Nothing like a soda tax to make some strange bedfellows. When you can get Sen. Bernie Sanders (I-VT) and most conservatives to disagree, though for different reasons, you have done something impressive. The new soda tax on Philadelphia has a few problems of its own.
The Philadelphia City Council approved a 1.5¢/ounce soda tax last week. Instead of the traditional proposals involving regular soft drinks, whether they contain high-fructose corn syrup or sugar, the new tax is on regular and diet soda, "juice drinks" with less than 50% fruit juice, sports drinks, and energy drinks.
Our consistent objection to soda taxes has been that high-fructose corn syrup gets huge financial subsidies from the federal government. Eliminating those subsidies will increase the price of sodas in a natural economic matter. If the true goal is to discourage soda consumption, a tax is self-defeating. If you went to the American people and said, "we can save the taxpayers money and improve your health," that would be a winning strategy. But except for too few including your humble narrator, that isn't a part of the national conversation.
The Philadelphia plan is a bit more confusing since artificial sweeteners are targeted. Lemonade is on that list, unless you used fruit juice to sweeten the lemonade. Gatorade isn't a significant problem, but it's on the list. Energy drinks have their own issues, and this tax is one of them.

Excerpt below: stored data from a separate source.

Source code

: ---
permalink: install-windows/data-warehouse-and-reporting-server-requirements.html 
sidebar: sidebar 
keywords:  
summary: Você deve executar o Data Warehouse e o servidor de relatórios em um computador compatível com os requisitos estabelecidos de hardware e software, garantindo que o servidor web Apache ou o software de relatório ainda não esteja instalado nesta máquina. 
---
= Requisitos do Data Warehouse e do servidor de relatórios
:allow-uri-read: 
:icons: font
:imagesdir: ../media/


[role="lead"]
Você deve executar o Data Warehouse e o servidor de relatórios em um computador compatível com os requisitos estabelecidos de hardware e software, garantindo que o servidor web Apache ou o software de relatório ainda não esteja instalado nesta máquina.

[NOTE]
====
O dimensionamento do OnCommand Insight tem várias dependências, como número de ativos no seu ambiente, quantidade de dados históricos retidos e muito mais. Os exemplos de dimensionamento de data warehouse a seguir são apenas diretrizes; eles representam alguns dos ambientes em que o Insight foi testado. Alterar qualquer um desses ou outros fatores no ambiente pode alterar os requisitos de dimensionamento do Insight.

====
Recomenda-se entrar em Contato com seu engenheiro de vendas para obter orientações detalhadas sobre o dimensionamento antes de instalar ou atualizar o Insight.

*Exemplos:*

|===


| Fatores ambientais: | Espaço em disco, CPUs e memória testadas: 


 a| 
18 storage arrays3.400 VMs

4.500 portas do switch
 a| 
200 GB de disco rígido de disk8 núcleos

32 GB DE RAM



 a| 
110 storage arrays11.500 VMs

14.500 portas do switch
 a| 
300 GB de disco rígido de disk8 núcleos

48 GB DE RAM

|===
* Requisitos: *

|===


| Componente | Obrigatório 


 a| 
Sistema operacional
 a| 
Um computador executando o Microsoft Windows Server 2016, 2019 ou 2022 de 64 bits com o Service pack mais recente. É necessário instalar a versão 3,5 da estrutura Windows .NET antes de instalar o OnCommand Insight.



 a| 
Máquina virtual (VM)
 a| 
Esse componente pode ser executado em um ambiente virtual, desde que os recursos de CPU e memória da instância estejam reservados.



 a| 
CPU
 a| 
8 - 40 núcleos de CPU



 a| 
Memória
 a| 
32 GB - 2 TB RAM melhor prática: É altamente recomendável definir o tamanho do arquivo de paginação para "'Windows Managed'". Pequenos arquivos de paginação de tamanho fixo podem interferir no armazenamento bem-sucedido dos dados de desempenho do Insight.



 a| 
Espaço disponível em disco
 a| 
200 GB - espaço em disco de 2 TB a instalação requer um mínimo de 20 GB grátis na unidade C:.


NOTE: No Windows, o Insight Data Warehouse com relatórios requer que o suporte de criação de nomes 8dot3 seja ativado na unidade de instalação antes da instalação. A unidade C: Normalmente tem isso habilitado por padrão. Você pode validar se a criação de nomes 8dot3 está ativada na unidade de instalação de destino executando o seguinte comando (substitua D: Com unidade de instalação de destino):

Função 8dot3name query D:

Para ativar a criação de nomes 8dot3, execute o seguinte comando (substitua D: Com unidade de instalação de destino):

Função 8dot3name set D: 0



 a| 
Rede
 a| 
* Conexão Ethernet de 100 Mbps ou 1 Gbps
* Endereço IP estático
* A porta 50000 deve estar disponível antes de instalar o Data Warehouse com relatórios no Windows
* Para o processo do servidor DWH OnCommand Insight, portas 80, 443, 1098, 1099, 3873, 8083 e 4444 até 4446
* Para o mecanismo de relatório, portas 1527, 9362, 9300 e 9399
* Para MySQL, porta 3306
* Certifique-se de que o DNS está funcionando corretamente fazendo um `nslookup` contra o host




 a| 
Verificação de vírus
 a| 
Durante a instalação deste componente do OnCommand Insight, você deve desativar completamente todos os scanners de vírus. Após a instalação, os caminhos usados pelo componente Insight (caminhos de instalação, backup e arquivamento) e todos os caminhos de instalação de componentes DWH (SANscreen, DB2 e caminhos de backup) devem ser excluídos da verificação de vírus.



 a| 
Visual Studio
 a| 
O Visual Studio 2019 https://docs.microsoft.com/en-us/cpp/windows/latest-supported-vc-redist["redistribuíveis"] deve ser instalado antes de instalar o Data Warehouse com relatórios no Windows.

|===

A 20 oz. bottle of any of these drinks will cost an extra 30¢. A 64-oz. bottle of lemonade will cost 96¢ more. Try explaining that to the mom in the grocery store when she doesn't realize that lemonade counts. Does Trop 50 count for the tax? Not sure Pepsico wants to reveal that secret.
Philadelphia says the tax will go to education funding, though reportedly almost 20% will go to city programs and employee benefits. Yes, $1.6 million of the soda tax money will go to resentence 300 juveniles who were given unconstitutional jail terms of life without parole. They say justice can be cold but not as cold as a ice cold soft drink with extra taxes.
The argument from Sen. Sanders is that a soda tax is regressive on lower-income people. This is where the conservatives disagree, but I'll stick with Sanders on this one. A tax that hurts the poor on top of subsidies to rich companies is a rather insulting economic practice. This tax is not aimed at making people healthier, directly at least. So poorer people are taxed to get pennies for education funding, except the part that isn't.
Those that live close to the suburbs or New Jersey can get around the tax, though mobility is something poorer people struggle with in a large city.
The tax includes so many categories under the umbrella that there isn't a correlation as other proposed taxes are in principle.
Those in favor of soda taxes compare them to taxes on alcohol and tobacco and tout that they will reduce consumption with the ends justifying the means. And we do agree that reducing consumption of sodas is a laudable goal. But as a society, these soda taxes feel like a cheap, lazy way to a solution that feels good rather than being effective.
As we do often on BalanceofFood.com, we aren't going to just complain about a soda tax. Here is our counter proposal:
- Grocery shopping for the poor is often about calories/penny. Create a program, a health incentive to eat whole fruits and vegetables. Remove the temptation for cheap calories.
- Cut high-fructose corn syrup subsidies and not just on soft drinks. That will discourage higher reductions in consumption and not penalize the poor.
- If the playing field is level, and you feel you need an extra tax on sodas, look at Chicago. That city has a 3% tax on retail sales of soft drinks and a 9% tax on the wholesale price of the fountain drink syrup. While we aren't thrilled with these taxes, they are less regressive than the Philadelphia tax.
- All tax money goes to health care and not a way to cut funding for other city departments.
Our food system needs a major overhaul. A regressive soda tax is a small bandage on a minor cut while the large hemorrhaging wound is ignored.
Making me agree with the American Beverage Association and anti-tax conservatives makes me a little squeamish. There are better ways to reduce soda consumption and our energy needs to be spent on those solutions instead of local regressive soda taxes.